** Exercise prompt **
Extract every line of text from the data below and reproduce it word for word, omitting the pictures.

** Excerpted records **

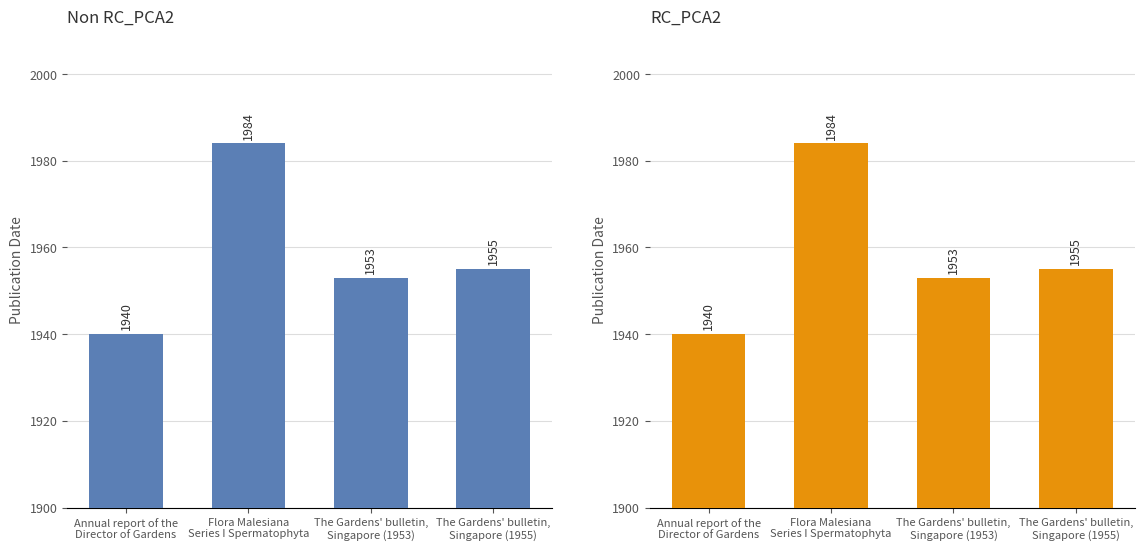

What is the average value?

1958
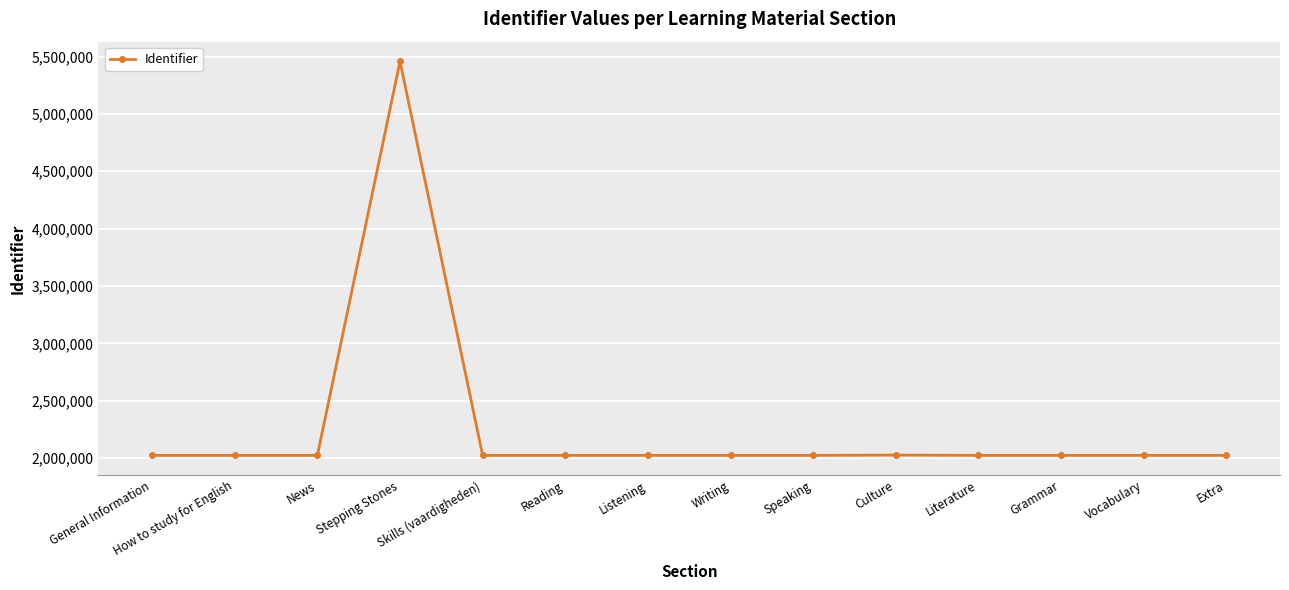

What is the sum of all values?

31776694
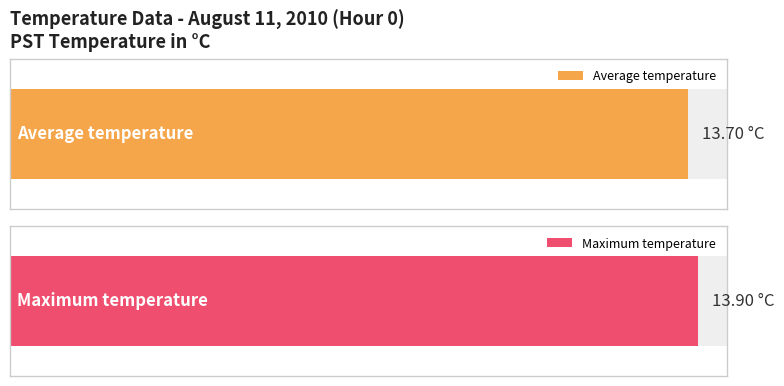

Are the bars horizontal?

Yes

** Output of the exercise **
What is the average value?

1958

What is the sum of all values?

31776694

Are the bars horizontal?

Yes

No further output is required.